In den 70er Jahren wurde auf dem Land das Heiratsalter für Frauen auf 23, für Männer auf 25 Jahre heraufgesetzt, in der Stadt gar auf 25 und 28 Jahre. Wer das neue Recht verletzte, dem drohten harte Strafen. Wer die Norm erfüllte, konnte mit Belohnungen rechnen.
Tatsächlich sank die durchschnittliche Kinderzahl in den siebziger Jahren um mehr als die Hälfte - auf 2,5 pro Frau. In solch einem Tempo hatte sich noch keine Nation der Welt das Gebären abgewöhnt. Doch für Maos radikale Nachfolger war das noch zu wenig. 1979 präsentierten sie dem Land, in dem viele Kinder und vor allem Söhne seit jeher eine wichtige Rolle spielten, den nächsten Schocker: das Postulat der Ein-Kind-Familie.
Die neue Vorgabe liess sich nur mit stalinistischen Methoden durchsetzen. Fabriken, Dörfer, Gemeinden, Bezirke und Provinzen - alle Ebenen der Gesellschaft bekamen Quoten zugeteilt, die von strammen Parteikadern und Familienplanungs-Komitees überwacht wurden und keinesfalls überschritten werden durften. Deng Xiao-ping, seit 1977 der neue starke Mann Chinas, gab die Losung aus: "Nutzt, mit welchen Mitteln auch immer, alle Möglichkeiten, um die Bevölkerung zu reduzieren - aber tut es."

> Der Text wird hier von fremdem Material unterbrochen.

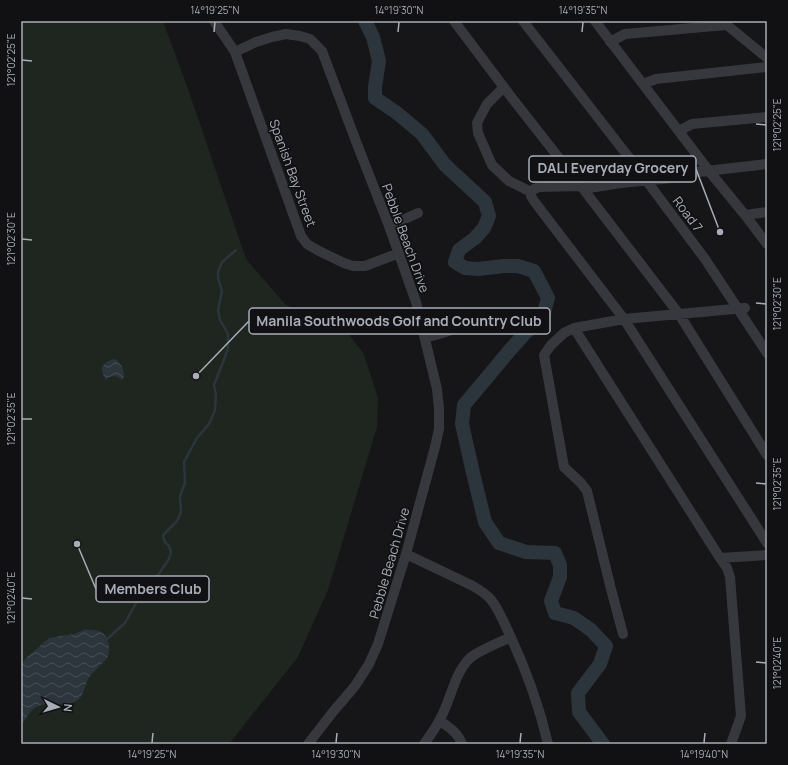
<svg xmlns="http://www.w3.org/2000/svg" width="788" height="765" font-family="Manrope,sans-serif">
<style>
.green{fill:#1e261f}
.water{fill:url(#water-waves)}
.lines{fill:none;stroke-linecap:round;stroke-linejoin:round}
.stream{stroke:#2c353c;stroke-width:2.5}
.river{stroke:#2c353c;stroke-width:14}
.minor{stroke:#37383d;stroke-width:10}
.ticks{fill:none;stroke:#a8adb8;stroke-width:1.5}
.labels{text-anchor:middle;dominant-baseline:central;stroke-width:3.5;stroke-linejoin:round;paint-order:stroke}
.street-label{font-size:13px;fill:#a8adb8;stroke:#111113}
.leader{fill:none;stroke:#a8adb8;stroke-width:1.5}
.callout-dot{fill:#a8adb8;stroke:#111113;stroke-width:1.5}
.callout{fill:#111113;stroke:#a8adb8;stroke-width:1.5}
.callout-label{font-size:14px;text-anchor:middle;font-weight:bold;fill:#a8adb8}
.neatline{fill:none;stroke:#a8adb8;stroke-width:1.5}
.ticks-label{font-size:10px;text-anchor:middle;fill:#a8adb8}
</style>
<defs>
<pattern id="water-waves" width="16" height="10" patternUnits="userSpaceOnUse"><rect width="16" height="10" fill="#2c353c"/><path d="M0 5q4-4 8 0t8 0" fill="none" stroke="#485056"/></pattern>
</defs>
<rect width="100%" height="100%" fill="#161618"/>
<!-- green -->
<path class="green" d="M21,21H163L188,89L246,259L286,305L342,326L364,354L378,398L377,427L328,590L298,657L229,744H21Z"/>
<!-- water -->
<path class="water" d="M115,359C123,366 125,370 123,380L115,376L109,377L106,380C99,369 101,362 115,359Z
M84,630C98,629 107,631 109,646C109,650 109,655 107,658C101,666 93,671 88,679C85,685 84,694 79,699C68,709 49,699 35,708C28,712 26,720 21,725V665L26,658L49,638L74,634Z"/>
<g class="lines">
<!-- stream -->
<path class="stream" d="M107,639L125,623L136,603L138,597L144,588L158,575L169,559L171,552L169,546L165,542L163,536L166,532L177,521L181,512L180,496L185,483L184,462L197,438L209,424L215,410L216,395L214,385L225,357L228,348V334L220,320L218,310L222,291L218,278V272L222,262L236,250"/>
<!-- river -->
<path class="river" d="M365,21L373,37L379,61L375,87V98L397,113L422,134L445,165L485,202L489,216L484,228L475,238L459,250L455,262L465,268L478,269L504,266H518L534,271L548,298L542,320L525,333L510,350L464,405L462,424L473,473L485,522L499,543L526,552L555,553L560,565V577L551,601L555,613L574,618L591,630L606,646L600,664L578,693L579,712L603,744"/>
<!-- minor -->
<path class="minor" d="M214,21L235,52L301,236L307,244L319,251L344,263L353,266H365L399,253
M454,21L512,98L581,186L679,314L767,455
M523,21L634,164L705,259L767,353
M595,21L709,171L745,215L767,244
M722,21L767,58
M610,42L625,34L726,25
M235,52L256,42L272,37L286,34L300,36L310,39L322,51L357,144L389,226L416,302L437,389L439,409V429L435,447L406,554L378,644L369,664L355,686L332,713L308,744
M643,84L656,79L767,67
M504,87L487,104L477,123L478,133L492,165L509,181L531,192
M679,131L692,124L767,117
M683,171L689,173L767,164
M689,173L682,177L621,183L589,188L581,186L539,187L534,189L531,192V196L534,201L624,319L767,543
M745,215L767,212
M389,226L418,213
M574,328L720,558L727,568L730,577L741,716L731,744
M425,338C442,333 455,330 470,321
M406,554L473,586C480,590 487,594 492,601C499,610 503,621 508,631C525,667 539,705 548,744
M720,558L767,555
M623,634L611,589L587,491L581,483L564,467L544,355L551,345L564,333L574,328L624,319L745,308
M440,721C449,727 458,733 462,744
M424,744C429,737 435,729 439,721C451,701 453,675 470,658C478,651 500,642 511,637"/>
</g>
<!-- ticks -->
<path class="ticks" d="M214,32L215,22M398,32L399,22M582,32L583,22M22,60L32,61M756,124L766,125M22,239L32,240M756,303L766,304M22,419H32M756,483L766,484M22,598L32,599M756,662L766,663M152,743L153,733M336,743L337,733M520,743L521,733M704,743L705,733"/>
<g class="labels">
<!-- street labels -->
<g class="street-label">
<text transform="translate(293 173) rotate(70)">Spanish Bay Street</text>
<text transform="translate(688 214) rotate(53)">Road 7</text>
<text transform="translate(406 238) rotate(70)">Pebble Beach Drive</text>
<text transform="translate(389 563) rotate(-74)">Pebble Beach Drive</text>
</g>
</g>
<!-- callouts -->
<path class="leader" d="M720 232L696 169M196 376L249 321M77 544L96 589"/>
<g class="callout-dot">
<circle cx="720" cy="232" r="4"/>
<circle cx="196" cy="376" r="4"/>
<circle cx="77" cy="544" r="4"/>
</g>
<g class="callout">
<rect x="529" y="156" width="167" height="26" rx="4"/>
<rect x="249" y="308" width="301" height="26" rx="4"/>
<rect x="96" y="576" width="113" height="26" rx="4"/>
</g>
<g class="callout-label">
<text x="613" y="173">DALI Everyday Grocery</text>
<text x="399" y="326">Manila Southwoods Golf and Country Club</text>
<text x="153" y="594">Members Club</text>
</g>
<!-- border -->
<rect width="788" height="765" fill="none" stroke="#111113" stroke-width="44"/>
<!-- north arrow -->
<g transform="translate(58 707) rotate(95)" stroke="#111113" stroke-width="3" paint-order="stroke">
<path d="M0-3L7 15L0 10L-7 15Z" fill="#a8adb8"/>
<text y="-6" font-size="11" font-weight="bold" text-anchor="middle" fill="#a8adb8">N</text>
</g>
<rect x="22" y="22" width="744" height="721" class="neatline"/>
<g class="ticks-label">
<text x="215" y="14">14°19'25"N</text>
<text x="399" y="14">14°19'30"N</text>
<text x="583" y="14">14°19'35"N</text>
<text transform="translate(11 60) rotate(-90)" y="4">121°02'25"E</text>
<text transform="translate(777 125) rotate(-90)" y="4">121°02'25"E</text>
<text transform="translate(11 239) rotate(-90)" y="4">121°02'30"E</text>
<text transform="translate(777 304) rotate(-90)" y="4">121°02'30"E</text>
<text transform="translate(11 419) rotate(-90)" y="4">121°02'35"E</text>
<text transform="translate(777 484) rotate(-90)" y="4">121°02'35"E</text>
<text transform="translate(11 598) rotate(-90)" y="4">121°02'40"E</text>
<text transform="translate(777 663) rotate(-90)" y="4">121°02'40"E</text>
<text x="152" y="758">14°19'25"N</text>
<text x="336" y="758">14°19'30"N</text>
<text x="520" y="758">14°19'35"N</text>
<text x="704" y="758">14°19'40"N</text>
</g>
</svg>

Jede Frau brauchte seither ein Zertifikat zum Schwangerwerden. Bei Paaren mit zwei oder mehr Kindern wurde einer der Partner zwangssterilisiert. Wer sich dagegen wehrte, dem wurden Wasser und Strom abgestellt, Führerschein und Gewerbeerlaubnis entzogen. Einer chinesischen Journalistin führten die Behörden einmal stolz die Arbeit einer Eingreiftruppe der Familienplanung vor. Sie zeigten ihr, wie die Häuser von sechs Familien niedergerissen wurden, weil die Frauen eine Abtreibung verweigert hatten. Im Krankenhaus des Ortes, berichtete die Journalistin weiter, standen mülleimerweise abgetriebene, bis zu acht Monate alte Feten herum.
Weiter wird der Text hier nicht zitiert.